If you notice your succulents starting to look as though they have been sprinkled with flour, they might have powdery mildew.
Powdery mildew is one of the most common succulent problems. It is a fungal disease that coats the stems and leaves of plants and succulents with a white or grayish-white powdery substance. When the case of powdery mildew becomes too severe, it can spread to the bugs and flowers.
In this article, we will discuss what exactly causes powdery mildew and how to properly remove it from your succulents.
What is powdery mildew?
Powdery mildew is a fungal disease that affects a lot of different plants, including succulents. It can be caused by many different species of fungi, with different species attacking different plants.
Other than succulents, powdery mildew can affect legumes such as peas and beans, nightshades such as roses, peppers, eggplants, and tomatoes and cucurbits such as melons, cucumbers, pumpkins and squash.
When your succulent gets taken over by the fungus, the spores of the powdery mildew will form a layer on top of the leaves.
Unfortunately, it is quite easy to infect other nearby plants, because if the spores get blown by the wind, they can be carried over to your other plants.
The powdery mildew caused by the fungus can stunt the growth of your succulent. It may not kill your succulent no matter how severe the infection is, but it can definitely cause its leaves to turn yellow and to wither.
How do I know if my succulent has powdery mildew?
The most important step in removing and preventing powdery mildew is to learn how to identify it. Being able to catch it in its early stages will help you treat it and make sure your succulent is minimally affected.
Powdery mildew will first present itself on your succulent as powdery white, circular spots on the leaves and stems. Over time the spots will spread across the upper side of the leaves, slowly making their way to the bottom of the leaves. Before long, your entire succulent will look as though it was dusted with flour.
The youngest leaves or foliage are the quickest to be affected by the powdery mildew. The longer the fungus is left alone, the more the leaves become disfigured, twisted, and even broken.
How does powdery mildew spread from plant to plant?
As mentioned above, powdery mildew is transferred from one plant to another through the air. The spores that were on an infected succulent can drift in the air, across your garden, and onto your other plants.
In some cases, you might think you no longer have powdery mildew on any of your plants, but unbeknownst to you, dormant spores can cause new outbreaks.
Powdery mildew flourishes in warmer climates and will thrive and spread quickly in dry areas with temperatures that range from 60 to 80 degrees Fahrenheit. In colder and wetter areas, the spores are not able to spread as efficiently.
The fungus also prefers to infect plants that have more shade, compared to those that are out in the sun, because temperatures higher than 90 degrees Fahrenheit can slow the spread too.
How to control powdery mildew
You can use protectant fungicides on your succulents. Examples of protectant fungicides are potassium bicarbonate, neem oil, lime-sulfur and sulfur. These types of fungicides will work best if sprayed on your succulents in the early stages of the infection or as a strict preventative fungicide.
If you are apprehensive about using chemicals in removing powdery mildew, you can give baking soda a try. When you mix baking soda with a non-detergent liquid soap and water, it becomes an effective preventative fungicide. Spray it on your affected succulents or on your unaffected succulents once a week to reduce the incidence of powdery mildew.
Making sure your plants are spaced apart properly can also help prevent powdery mildew from spreading.
To make the solution, mix together one gallon of water, half a teaspoon of non-detergent liquid soap, and one tablespoon of baking soda. Transfer the mixture into a spray bottle and spray your succulents enough to coat all of its outside surface areas with the solution. Do not forget to spray the bottom of the leaves.
Be sure to discard any leftover mixture. Despite being effective, the solution can be quite strong and burn your leaves. Make sure the plants are watered well days prior to spraying the solution and do not apply the solution while the sun is under direct sunlight.

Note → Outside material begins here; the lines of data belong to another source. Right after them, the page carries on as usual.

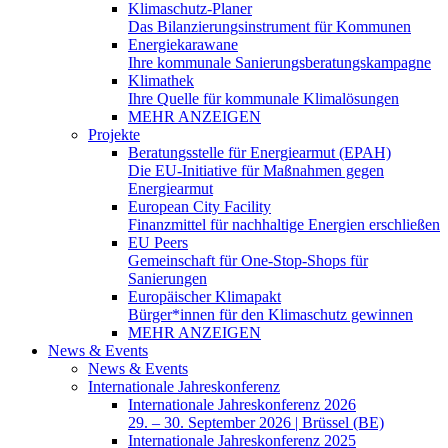
Klimaschutz-Planer
Das Bilanzierungsinstrument für Kommunen
Energiekarawane
Ihre kommunale Sanierungsberatungskampagne
Klimathek
Ihre Quelle für kommunale Klimalösungen
MEHR ANZEIGEN
Projekte
Beratungsstelle für Energiearmut (EPAH)
Die EU-Initiative für Maßnahmen gegen
Energiearmut
European City Facility
Finanzmittel für nachhaltige Energien erschließen
EU Peers
Gemeinschaft für One-Stop-Shops für
Sanierungen
Europäischer Klimapakt
Bürger*innen für den Klimaschutz gewinnen
MEHR ANZEIGEN
News & Events
News & Events
Internationale Jahreskonferenz
Internationale Jahreskonferenz 2026
29. – 30. September 2026 | Brüssel (BE)
Internationale Jahreskonferenz 2025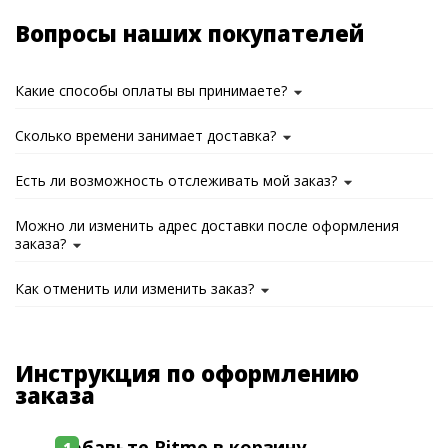
Вопросы наших покупателей
Какие способы оплаты вы принимаете?
Сколько времени занимает доставка?
Есть ли возможность отслеживать мой заказ?
Можно ли изменить адрес доставки после оформления
заказа?
Как отменить или изменить заказ?
Инструкция по оформлению
заказа
Добавьте Ritme в корзину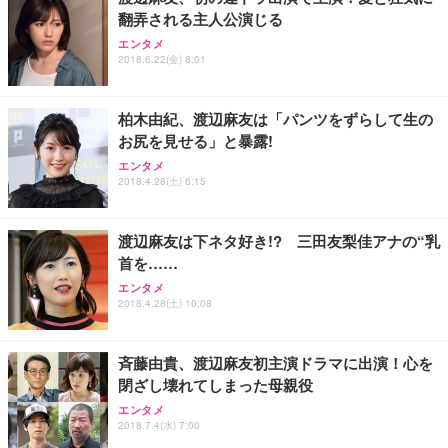
翻弄される主人公演じる
エンタメ
2018.6.22(金) 8:01
柏木由紀、渡辺麻友は「パンツをずらして生の
お尻を見せる」と暴露!
エンタメ
2018.4.28(土) 6:15
渡辺麻友は下ネタ好き!? 三田友梨佳アナの“乳
首を……
エンタメ
2018.4.28(土) 10:08
斉藤由貴、渡辺麻友初主演ドラマに出演！心を
閉ざし壊れてしまった母親役
エンタメ
2018.7.4(水) 7:00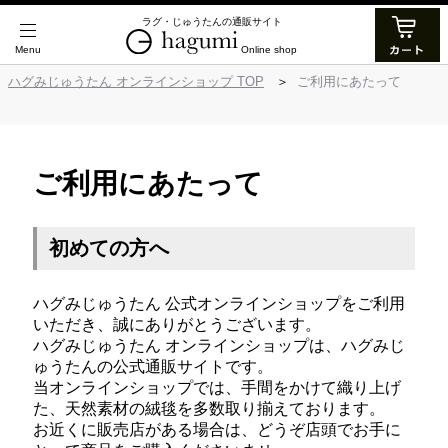
ラグ・じゅうたんの通販サイト
Online shop
ハグみじゅうたん オンラインショップ TOP
ご利用にあたって
ご利用にあたって
初めての方へ
ハグみじゅうたん 公式オンラインショップをご利用
いただき、誠にありがとうございます。
ハグみじゅうたん オンラインショップは、ハグみじ
ゅうたんの公式通販サイトです。
当オンラインショップでは、手間をかけて織り上げ
た、天然素材の絨毯を多数取り揃えております。
お近くに販売店がある場合は、どうぞ店頭でお手に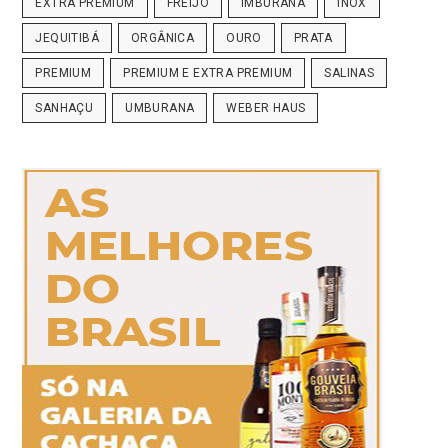
EXTRA PREMIUM
FREIJÓ
IMBURANA
INOX
JEQUITIBÁ
ORGÂNICA
OURO
PRATA
PREMIUM
PREMIUM E EXTRA PREMIUM
SALINAS
SANHAÇU
UMBURANA
WEBER HAUS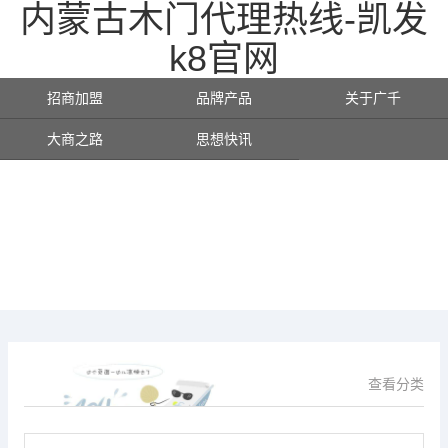
内蒙古木门代理热线-凯发
k8官网
招商加盟
品牌产品
关于广千
大商之路
思想快讯
查看分类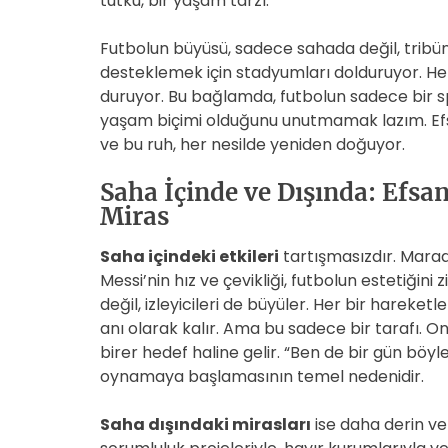
tutku, bir yaşam tarzı.
Futbolun büyüsü, sadece sahada değil, tribünl
desteklemek için stadyumları dolduruyor. He
duruyor. Bu bağlamda, futbolun sadece bir sp
yaşam biçimi olduğunu unutmamak lazım. Efsa
ve bu ruh, her nesilde yeniden doğuyor.
Saha İçinde ve Dışında: Efsan
Miras
Saha içindeki etkileri
tartışmasızdır. Marado
Messi’nin hız ve çevikliği, futbolun estetiğini 
değil, izleyicileri de büyüler. Her bir hareketl
anı olarak kalır. Ama bu sadece bir tarafı. On
birer hedef haline gelir. “Ben de bir gün böyl
oynamaya başlamasının temel nedenidir.
Saha dışındaki mirasları
ise daha derin ve 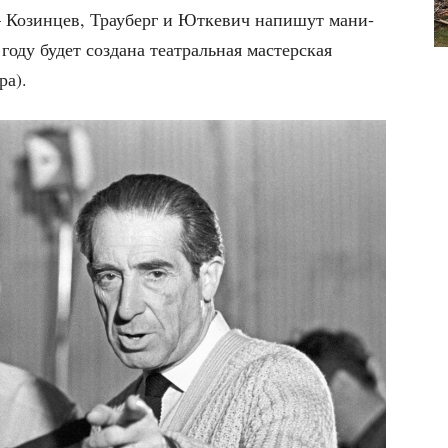
 — Козин­цев, Трау­берг и Ютке­вич напи­шут мани­
2 году будет созда­на теат­раль­ная мастер­ская
ра).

If your succulent has become far too infected, it may be too late to rid it of the fungus. You will be better off discarding infected plants as well as their leaves, stems, and fruit. Make sure you throw them away properly as these spores can stay dormant for some time. Do not place the infected plants in your compost.
How do I prevent powdery mildew from infecting and spreading amongst my succulents?

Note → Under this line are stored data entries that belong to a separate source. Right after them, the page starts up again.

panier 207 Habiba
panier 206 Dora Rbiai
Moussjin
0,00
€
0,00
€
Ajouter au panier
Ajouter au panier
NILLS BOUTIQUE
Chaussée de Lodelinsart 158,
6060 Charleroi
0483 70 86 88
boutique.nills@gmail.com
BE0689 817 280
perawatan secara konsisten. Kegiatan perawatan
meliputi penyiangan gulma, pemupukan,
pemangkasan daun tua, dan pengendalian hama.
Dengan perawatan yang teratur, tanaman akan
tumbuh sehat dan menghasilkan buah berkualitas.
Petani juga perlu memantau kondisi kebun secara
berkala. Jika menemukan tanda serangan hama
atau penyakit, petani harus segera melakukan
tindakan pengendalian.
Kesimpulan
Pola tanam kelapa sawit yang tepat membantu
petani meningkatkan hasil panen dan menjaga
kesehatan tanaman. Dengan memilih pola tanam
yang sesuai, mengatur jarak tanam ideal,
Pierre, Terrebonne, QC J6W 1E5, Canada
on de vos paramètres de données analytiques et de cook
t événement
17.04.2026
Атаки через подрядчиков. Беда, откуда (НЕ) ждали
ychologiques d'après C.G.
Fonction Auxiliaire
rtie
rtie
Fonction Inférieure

When choosing new succulents, choose those that are resistant and less tolerant of powdery mildew.
Do not overwater your succulents to reduce the humidity.

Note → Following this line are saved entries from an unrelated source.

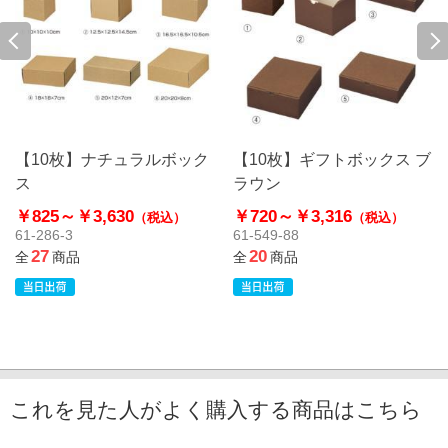
【10枚】ナチュラルボック
【10枚】ギフトボックス ブ
ス
ラウン
￥825～
￥3,630
￥720～
￥3,316
（税込）
（税込）
61-286-3
61-549-88
27
20
全
商品
全
商品
これを見た人がよく購入する商品はこちら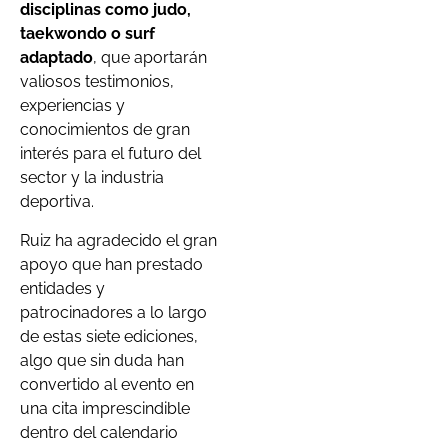
disciplinas como judo,
taekwondo o surf
adaptado
, que aportarán
valiosos testimonios,
experiencias y
conocimientos de gran
interés para el futuro del
sector y la industria
deportiva.
Ruiz ha agradecido el gran
apoyo que han prestado
entidades y
patrocinadores a lo largo
de estas siete ediciones,
algo que sin duda han
convertido al evento en
una cita imprescindible
dentro del calendario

Prune your plants that are overcrowded to promote better air circulation. Better air circulation means less possibility of infection.
Make sure you clean and sanitize your pruning tools after each use.
Remember to remove any affected foliage and to dispose of them properly.
Spray your plants with preventative fungicides.
Ideally, water your plants in the early morning, so it has a chance to dry throughout the day.
Do not put your susceptible plants in shaded areas and place them in a place where they can get direct sunlight.
Make sure the soil is able to drain excess water properly because the fungus loves humidity.
The white powdery stuff on succulents is called powdery mildew and is caused by different kinds of fungi, depending on the plant it is infecting. This plant fungal disease manifests itself as white spots on your succulent’s leaves first before it spreads its ways all over all the leaves, stems, and flowers.